Anyway, I'm not suggesting that Docker can't work - it definitely can. What I'm suggesting is that by adopting the philosophy of "let's solve every small compatibility difficulty with docker", you just stop solving small problems that you could have solved easily instead of avoiding. Even more importantly, it's not like you can really avoid these problems forever - even if we always run JMX on a docker without Java 17, one day one user will want run JMX manually and encounter this problem and we will then need to rush to solve it. The irony is that we already did solve it (that select-java thing by @tchaikov), but docker and similar "let's all install exactly the same thing" philosophies just hid the problem (and its solution) from dtest developers.

mykaul commented 1 year ago

I've worked on a project that delivered 120+ Docker containers (OpenStack) and while it wasn't without faults, it was far easier to deliver and work on, on multiple platforms, than other solutions. I think we should look at our users first, then the developer experience (that can be vastly improved btw, using the right tools - some of which already exist, some need to be developed).
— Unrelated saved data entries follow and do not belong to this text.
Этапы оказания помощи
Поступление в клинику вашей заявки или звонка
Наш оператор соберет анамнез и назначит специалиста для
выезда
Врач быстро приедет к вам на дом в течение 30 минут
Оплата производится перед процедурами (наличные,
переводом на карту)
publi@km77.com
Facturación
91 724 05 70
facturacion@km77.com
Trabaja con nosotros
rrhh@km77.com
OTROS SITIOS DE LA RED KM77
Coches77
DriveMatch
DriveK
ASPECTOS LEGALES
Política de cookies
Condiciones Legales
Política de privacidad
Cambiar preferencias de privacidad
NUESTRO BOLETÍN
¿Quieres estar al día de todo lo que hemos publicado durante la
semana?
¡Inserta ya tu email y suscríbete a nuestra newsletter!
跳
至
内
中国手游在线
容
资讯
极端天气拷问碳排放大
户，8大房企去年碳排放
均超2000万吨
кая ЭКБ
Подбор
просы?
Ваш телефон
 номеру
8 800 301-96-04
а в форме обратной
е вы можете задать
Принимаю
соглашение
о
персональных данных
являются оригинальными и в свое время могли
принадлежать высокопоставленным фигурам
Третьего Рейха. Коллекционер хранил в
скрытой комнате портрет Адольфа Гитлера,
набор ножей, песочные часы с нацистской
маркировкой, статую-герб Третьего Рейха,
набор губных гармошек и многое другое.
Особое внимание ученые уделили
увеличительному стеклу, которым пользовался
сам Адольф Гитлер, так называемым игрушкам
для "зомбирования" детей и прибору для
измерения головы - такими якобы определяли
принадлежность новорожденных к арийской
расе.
I honestly don't want to support 'user running JMX manually' use case. I'm trying to reduce the scope, not expand it.

nyh commented 1 year ago

But @mykaul, our customers don't use ccm or dtest. This discussion isn't about users (customers), it is about how to make R&D (core developers and QA) more productive and improve our test coverage and overall product quality - not how to make things convenient for end-users (for those, the current fashion is SaaS, not even docker). Developers need to run their own versions of Scylla and/or dtest while they new tests and/or new Scylla code to be tested. Wrapping up everything in docker makes everything harder to do, not easier.

The best, in my opinion, is always to allow both options. I'm not talking about spending months on developing or testing two options - just about fixing small usability problems when they happen once in a blue moon (like we did today) to allow each developer to use the most convenient approach for them.